His collected writings on technical
topics (Antenna Basics, Antenna Anthology and Ask
Bob) are now available, as is his informative overview of deviant
mental behavior (Abnormal Psychology) which he uses as a
teaching text in continuing education classes.
All Bob’s publications are available
on Amazon Kindle, and you are welcome to visit him at bobgrove.org.
Friday, May 13, 2016
The Literary Hour to be held on Wednesday, May 18, 2016, at John C. Campbell Folk School, in Brasstown, NC, features poets Gene Hirsch and Maren O. Mitchell
Gene Hirsch is a physician who, for many years, has taught human values in patient care, and in dying people, to medical students and doctors. His major interests are people in health and sickness, and poetry. Hirsch initiated the writing program at John C. Campbell Folk School in1992 and, with Nancy Simpson, co-founded NC Writers’ Network West, and he has been active in both. Hirsch conducts workshops for interested poets twice a year, as well as Glenda Beall’s Writers Circle. Gene’s poetry has appeared in medical and non-medical journals such as: Pharos (Medical Honor Society), Journal of the American Medical Assn., Hiram Poetry Review, Human Quest, and the Pittsburgh Post Gazette. Anthologies include: Atahita Journal, Blood & Bone (poems by physicians), Behavioral Medicine, Crossing Limits (Afro-American and Jewish Poets), Tyranny of the Normal, and Echoes across the Blue Ridge. He has edited five volumes of Freeing Jonah (poetry from J.C. Campbell Folk School and the surrounding community) and two books. Two more books will appear this spring.

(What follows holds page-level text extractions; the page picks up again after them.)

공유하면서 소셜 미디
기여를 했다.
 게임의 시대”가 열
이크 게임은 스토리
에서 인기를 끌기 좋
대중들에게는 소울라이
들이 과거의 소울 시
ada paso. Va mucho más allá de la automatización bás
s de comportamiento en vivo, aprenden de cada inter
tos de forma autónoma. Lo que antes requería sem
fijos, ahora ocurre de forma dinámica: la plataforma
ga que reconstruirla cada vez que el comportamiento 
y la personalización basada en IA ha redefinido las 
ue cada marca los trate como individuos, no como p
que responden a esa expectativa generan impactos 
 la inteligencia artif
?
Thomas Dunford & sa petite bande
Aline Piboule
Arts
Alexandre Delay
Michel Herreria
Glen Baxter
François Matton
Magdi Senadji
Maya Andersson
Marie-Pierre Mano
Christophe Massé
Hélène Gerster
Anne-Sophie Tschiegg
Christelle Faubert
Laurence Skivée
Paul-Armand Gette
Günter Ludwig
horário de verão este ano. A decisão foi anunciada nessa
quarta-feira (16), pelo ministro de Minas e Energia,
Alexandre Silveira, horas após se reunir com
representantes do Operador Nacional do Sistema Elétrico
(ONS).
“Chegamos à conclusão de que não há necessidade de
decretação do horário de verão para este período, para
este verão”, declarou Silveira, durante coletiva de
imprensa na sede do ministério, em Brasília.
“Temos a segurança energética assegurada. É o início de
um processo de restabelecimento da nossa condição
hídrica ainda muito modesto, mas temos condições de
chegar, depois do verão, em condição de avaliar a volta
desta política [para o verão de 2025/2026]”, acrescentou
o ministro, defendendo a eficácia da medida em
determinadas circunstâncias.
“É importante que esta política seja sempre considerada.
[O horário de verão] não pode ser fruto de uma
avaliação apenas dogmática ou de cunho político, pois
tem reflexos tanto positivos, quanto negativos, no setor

Maren O. Mitchell has taught poetry at Blue Ridge Community College, Flat Rock, NC, and catalogued at the Carl Sandburg Home National Historic Site. In 2012 she received 1st Place Award for Excellence in Poetry from the Georgia Poetry Society. For over twenty years, across five southeastern states, she has taught origami, the Japanese art of paper folding. Although a native of North Carolina, Mitchell lived in Bordeaux, France, and Kaiserslautern, Germany, as a child.. After moving throughout the southeast U.S., she now lives with her husband in Young Harris, Georgia, on the edge of the national forest.
Mitchell’s poems have appeared in Iodine Poetry Journal, The Lake (UK), Appalachian Heritage, The South Carolina Review, Hotel Amerika, Southern Humanities Review, Town Creek Poetry, Pirene’s Fountain, Wild Goose Poetry Review, Skive (AU), The Journal of Kentucky Studies, Appalachian Journal, The Arts Journal, The Southern Poetry Anthologies, V: Georgia & VII: North Carolina, Sunrise from Blue Thunder, and elsewhere. Work is forthcoming in Hotel Amerika, The World Is Charged: Poetic Engagements with Gerard Manley Hopkins, The Crafty Poet II, Chiron Review, Poetry East, and Tar River Poetry.
Her nonfiction book is Beat Chronic Pain, An Insider’s Guide (Line of Sight Press, 2012) www.lineofsightpress.com, available on Amazon.